Results[edit | edit source]
The complete cost analysis for the off-grid system (Media:Offgrid.xls) shows a total cost of $19,885 with a payback time of greater than 25 years, which is longer than the 25-year expected life of the system. The cost analysis for the intertie system (Intertie Cost Analysis (xls) and Intertie Cost Analysis (pdf)) shows a total cost of $17,595 and a payback time of 11 years. The off-grid system has more components that will likely need replacing throughout the 25-year expected life of the system; this explains why the payback time is so much longer for the off-grid despite the similar up-front costs of the two systems.
Conclusions[edit | edit source]
It is unfortunate that the grid intertie system is illegal, as this one is clearly more cost-effective than an off-grid system.
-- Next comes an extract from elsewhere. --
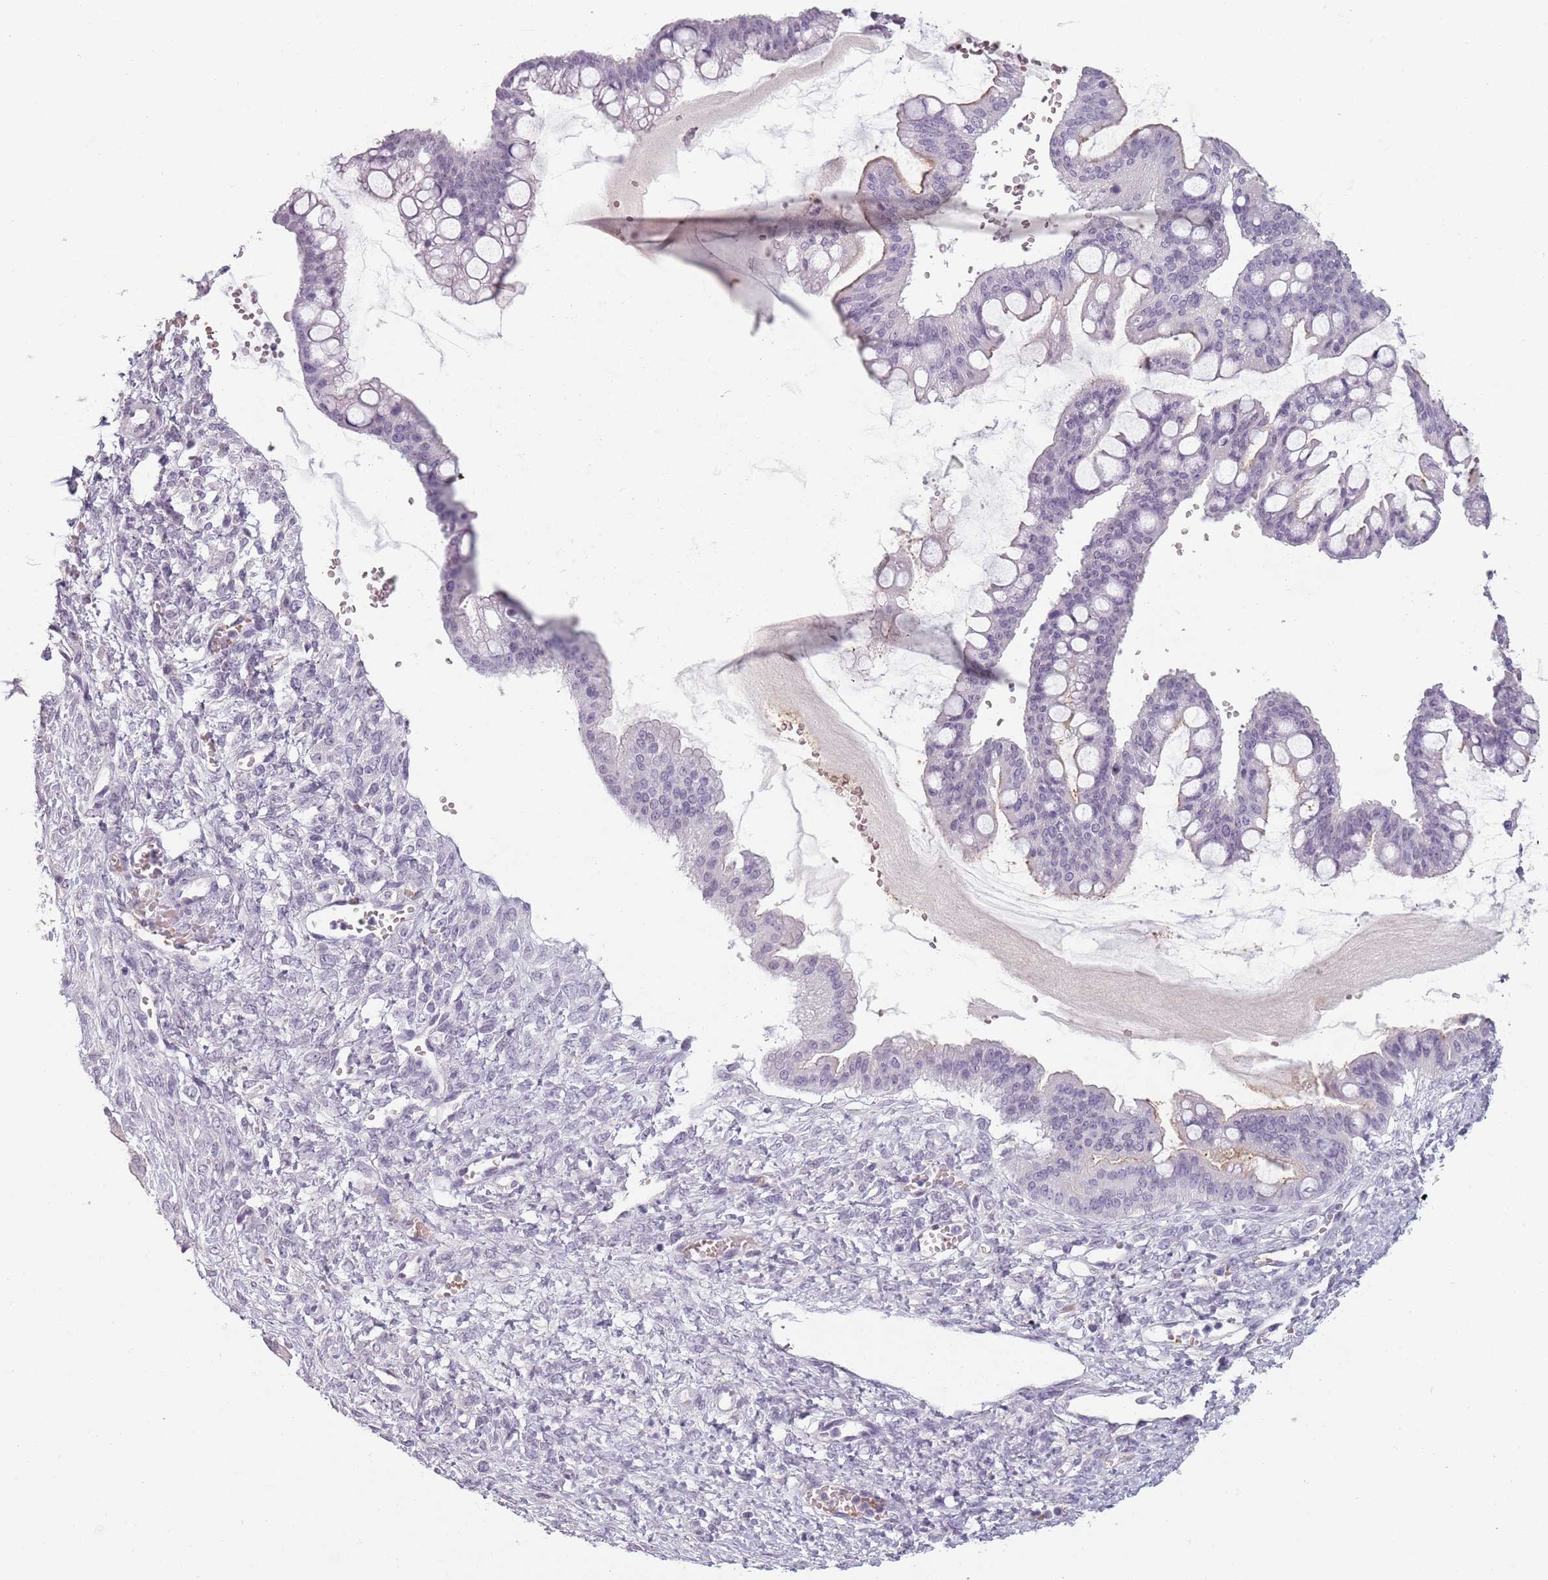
{"staining": {"intensity": "negative", "quantity": "none", "location": "none"}, "tissue": "ovarian cancer", "cell_type": "Tumor cells", "image_type": "cancer", "snomed": [{"axis": "morphology", "description": "Cystadenocarcinoma, mucinous, NOS"}, {"axis": "topography", "description": "Ovary"}], "caption": "This is an IHC photomicrograph of ovarian cancer. There is no staining in tumor cells.", "gene": "PIEZO1", "patient": {"sex": "female", "age": 73}}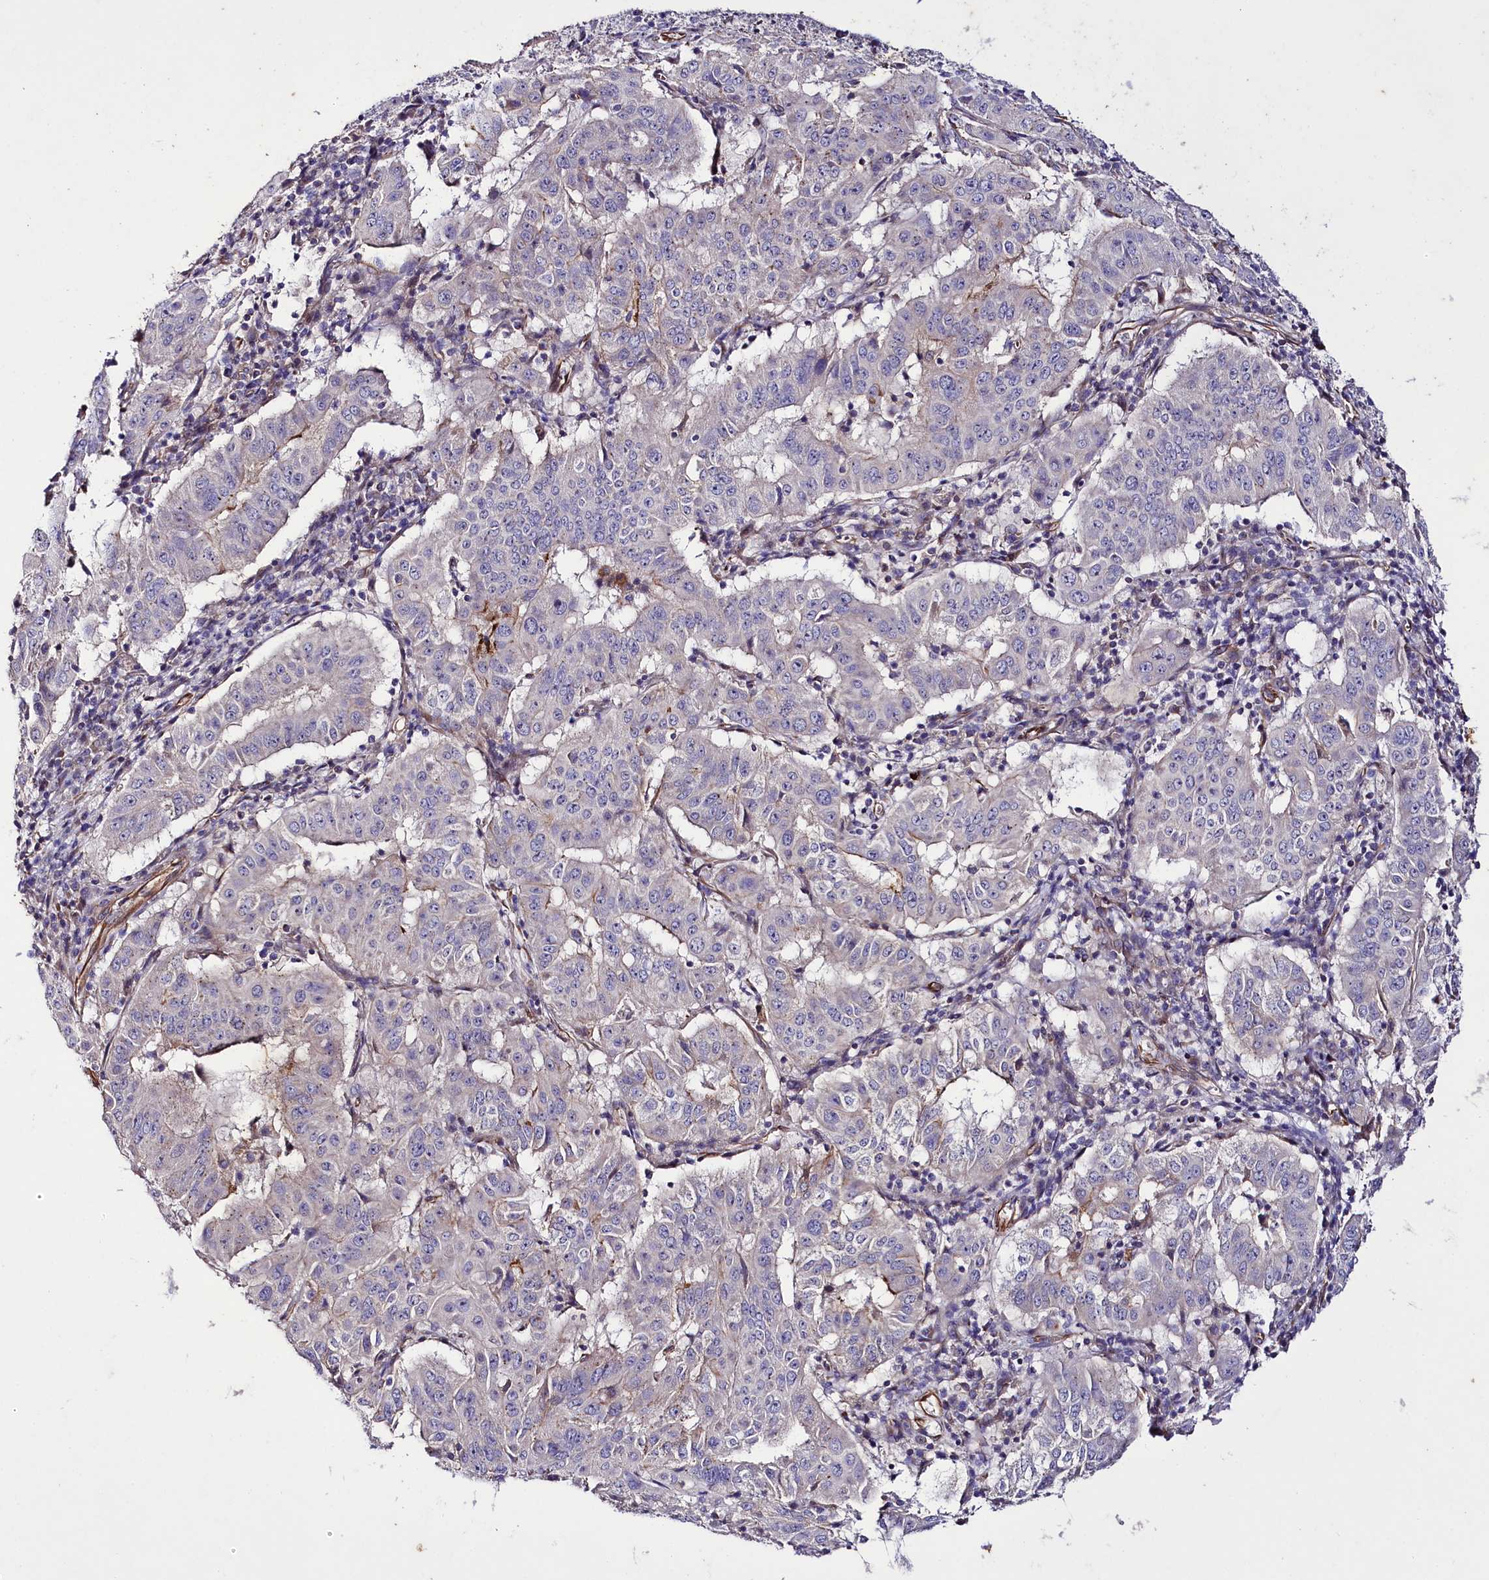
{"staining": {"intensity": "negative", "quantity": "none", "location": "none"}, "tissue": "pancreatic cancer", "cell_type": "Tumor cells", "image_type": "cancer", "snomed": [{"axis": "morphology", "description": "Adenocarcinoma, NOS"}, {"axis": "topography", "description": "Pancreas"}], "caption": "Immunohistochemical staining of pancreatic cancer (adenocarcinoma) displays no significant staining in tumor cells. (Stains: DAB IHC with hematoxylin counter stain, Microscopy: brightfield microscopy at high magnification).", "gene": "SLC7A1", "patient": {"sex": "male", "age": 63}}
Hopefully the Federal Government will legalize it before the next summer program in Parras. The Federal Energy Commission's official website should show if it has. If not, the tools we present here can be used and the worksheet entries modified to design a system that provides for the daytime usage of the system and allows the grocer to use the utility's energy when the panels are not actively producing electricity. If this proves more cost effective than the off-grid system, the grocer may still be interested in implementing it. We gave him both cost analyses and a list of the system components, and he is looking into finding them more locally and at better prices. Our search for components was rushed and confined to the internet; it's very likely that they can be found cheaper. Meanwhile we are still petitioning the government and Jose Leandro is waiting for next summer's program to tell him more...
Gallery[edit | edit source]
Fig 1: Taking measurements on the far rooftop.
Fig 2: Taking measurements on the tallest rooftop.
Fig 3: The smallest rooftop.
Fig 4: The door to the store.
Fig 5: Wiring ready for a new utility meter.
Fig 6: The utility meter for the house and store.